Supplied material Block Start

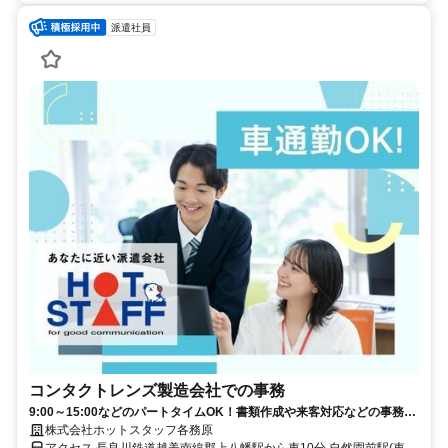
派遣社員
コンタクトレンズ製造会社での事務
9:00～15:00などのパートタイムOK！書類作成や来客対応などの事務♪
超高時給1,500円！
株式会社ホットスタッフ各務原
アクセス 長良川鉄道越美南線郡上八幡駅から車10分 自然園前駅(車13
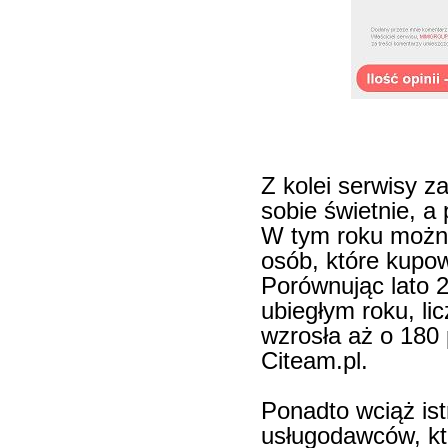
Z kolei serwisy 
sobie świetnie, a
W tym roku możn
osób, które kupow
Porównując lato 
ubiegłym roku, li
wzrosła aż o 180 
Citeam.pl.
Ponadto wciąż ist
usługodawców, któ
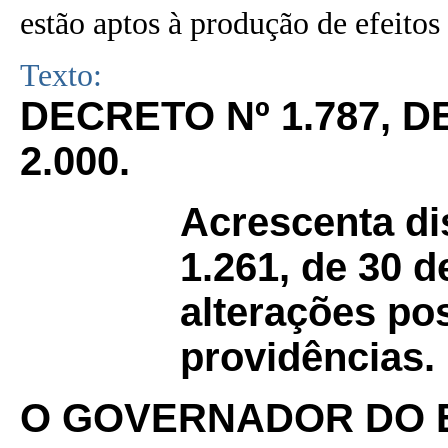
estão aptos à produção de efeitos 
Texto:
DECRETO Nº 1.787, 
2.000.
Acrescenta di
1.261, de 30 
alterações pos
providências.
O GOVERNADOR DO 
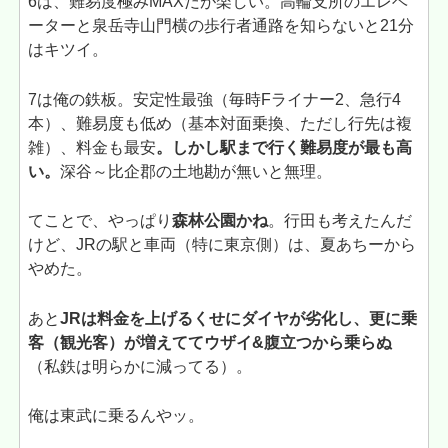
6は、難易度極みMAXだが楽しい。高輪支所のエレベ
ーターと泉岳寺山門横の歩行者通路を知らないと21分
はキツイ。
7は俺の鉄板。安定性最強（毎時Fライナー2、急行4
本）、難易度も低め（基本対面乗換、ただし行先は複
雑）、料金も最安
。しかし駅まで行く難易度が最も高
い。
深谷～比企郡の土地勘が無いと無理。
てことで、やっぱり
森林公園かね
。行田も考えたんだ
けど、JRの駅と車両（特に東京側）は、夏あちーから
やめた。
あと
JRは料金を上げるくせにダイヤが劣化し、更に乗
客（観光客）が増えててウザイ&腹立つから乗らぬ
（私鉄は明らかに減ってる）。
俺は東武に乗るんやッ。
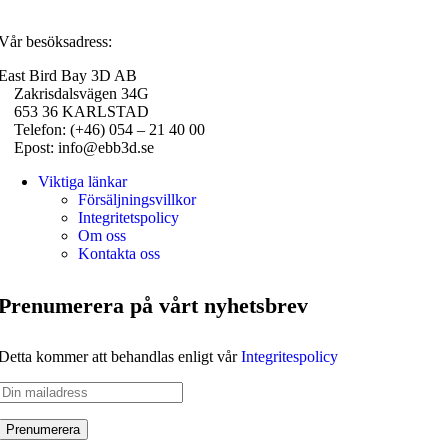
Vår besöksadress:
East Bird Bay 3D AB
Zakrisdalsvägen 34G
653 36 KARLSTAD
Telefon: (+46) 054 – 21 40 00
Epost: info@ebb3d.se
Viktiga länkar
Försäljningsvillkor
Integritetspolicy
Om oss
Kontakta oss
Prenumerera på vårt nyhetsbrev
Detta kommer att behandlas enligt vår
Integritespolicy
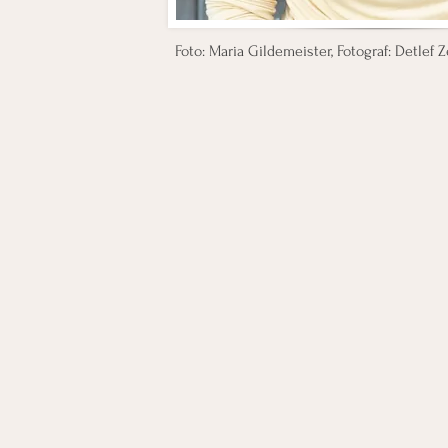
Foto: Maria Gildemeister, Fotograf: Detlef Z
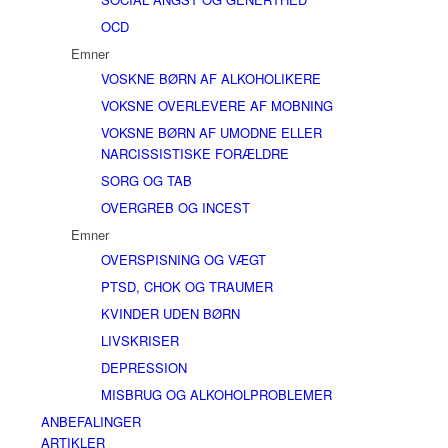
OCD
Emner
VOSKNE BØRN AF ALKOHOLIKERE
VOKSNE OVERLEVERE AF MOBNING
VOKSNE BØRN AF UMODNE ELLER
NARCISSISTISKE FORÆLDRE
SORG OG TAB
OVERGREB OG INCEST
Emner
OVERSPISNING OG VÆGT
PTSD, CHOK OG TRAUMER
KVINDER UDEN BØRN
LIVSKRISER
DEPRESSION
MISBRUG OG ALKOHOLPROBLEMER
ANBEFALINGER
ARTIKLER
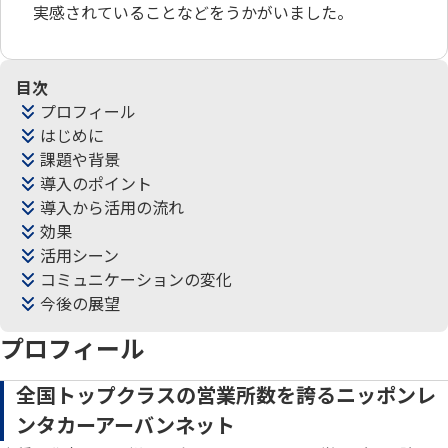
実感されていることなどをうかがいました。
目次
プロフィール
はじめに
課題や背景
導入のポイント
導入から活用の流れ
効果
活用シーン
コミュニケーションの変化
今後の展望
プロフィール
全国トップクラスの営業所数を誇るニッポンレ
ンタカーアーバンネット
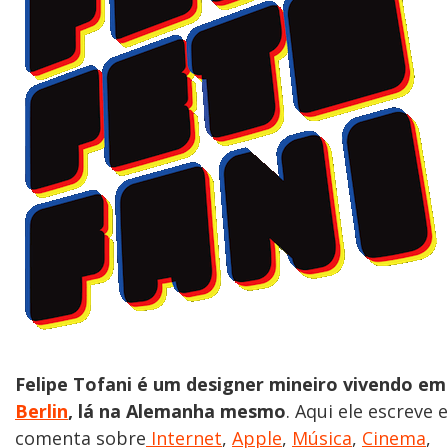
Felipe Tofani é um designer mineiro vivendo em
Berlin
, lá na Alemanha mesmo
. Aqui ele escreve e
comenta sobre
Internet
,
Apple
,
Música
,
Cinema
,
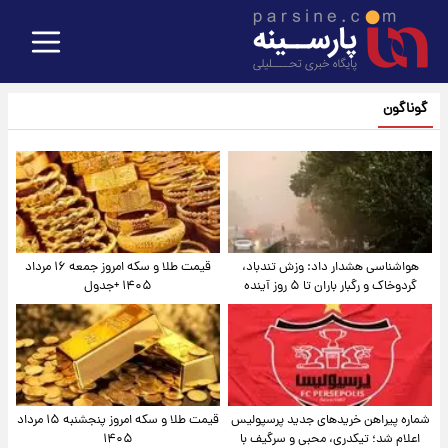
گوناگون
هواشناسی هشدار داد: وزش تندباد،
قیمت طلا و سکه امروز جمعه ۱۶ مرداد
گردوخاک و رگبار باران تا ۵ روز آینده
۱۴۰۵ +جدول
شماره پیراهن خریدهای جدید پرسپولیس
قیمت طلا و سکه امروز پنجشنبه ۱۵ مرداد
اعلام شد؛ تیکدری، محبی و سرگیف با
۱۴۰۵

Supplied material Block End

Your task = Copy out, word for word, the text that appears in each of the entries above, keeping every line in its original order and language. Omit the pictures themselves.

Output of the task =
派遣社員
コンタクトレンズ製造会社での事務
9:00～15:00などのパートタイムOK！書類作成や来客対応などの事務♪
超高時給1,500円！
株式会社ホットスタッフ各務原
アクセス 長良川鉄道越美南線郡上八幡駅から車10分 自然園前駅(車13
Z kolei serwisy 
sobie świetnie, a
W tym roku możn
osób, które kupow
Porównując lato 
ubiegłym roku, li
wzrosła aż o 180 
Citeam.pl.
Ponadto wciąż ist
usługodawców, któ
estão aptos à produção de efeitos 
Texto:
DECRETO Nº 1.787, 
2.000.
Acrescenta di
1.261, de 30 
alterações pos
providências.
O GOVERNADOR DO 
6は、難易度極みMAXだが楽しい。高輪支所のエレベ
ーターと泉岳寺山門横の歩行者通路を知らないと21分
はキツイ。
7は俺の鉄板。安定性最強（毎時Fライナー2、急行4
本）、難易度も低め（基本対面乗換、ただし行先は複
雑）、料金も最安
。しかし駅まで行く難易度が最も高
い。
深谷～比企郡の土地勘が無いと無理。
てことで、やっぱり
森林公園かね
。行田も考えたんだ
けど、JRの駅と車両（特に東京側）は、夏あちーから
やめた。
あと
JRは料金を上げるくせにダイヤが劣化し、更に乗
客（観光客）が増えててウザイ&腹立つから乗らぬ
（私鉄は明らかに減ってる）。
俺は東武に乗るんやッ。
Vår besöksadress:
East Bird Bay 3D AB
Zakrisdalsvägen 34G
653 36 KARLSTAD
Telefon: (+46) 054 – 21 40 00
Epost: info@ebb3d.se
Viktiga länkar
Försäljningsvillkor
Integritetspolicy
Om oss
Kontakta oss
Prenumerera på vårt nyhetsbrev
Detta kommer att behandlas enligt vår
Integritespolicy
Foto: Maria Gildemeister, Fotograf: Detlef Z
OCD
Emner
VOSKNE BØRN AF ALKOHOLIKERE
VOKSNE OVERLEVERE AF MOBNING
VOKSNE BØRN AF UMODNE ELLER
NARCISSISTISKE FORÆLDRE
SORG OG TAB
OVERGREB OG INCEST
Emner
OVERSPISNING OG VÆGT
PTSD, CHOK OG TRAUMER
KVINDER UDEN BØRN
LIVSKRISER
DEPRESSION
MISBRUG OG ALKOHOLPROBLEMER
ANBEFALINGER
ARTIKLER
実感されていることなどをうかがいました。
目次
プロフィール
はじめに
課題や背景
導入のポイント
導入から活用の流れ
効果
活用シーン
コミュニケーションの変化
今後の展望
プロフィール
全国トップクラスの営業所数を誇るニッポンレ
ンタカーアーバンネット
Felipe Tofani é um designer mineiro vivendo em
Berlin
, lá na Alemanha mesmo
. Aqui ele escreve e
comenta sobre
Internet
,
Apple
,
Música
,
Cinema
,
گوناگون
هواشناسی هشدار داد: وزش تندباد،
قیمت طلا و سکه امروز جمعه ۱۶ مرداد
گردوخاک و رگبار باران تا ۵ روز آینده
۱۴۰۵ +جدول
شماره پیراهن خریدهای جدید پرسپولیس
قیمت طلا و سکه امروز پنجشنبه ۱۵ مرداد
اعلام شد؛ تیکدری، محبی و سرگیف با
۱۴۰۵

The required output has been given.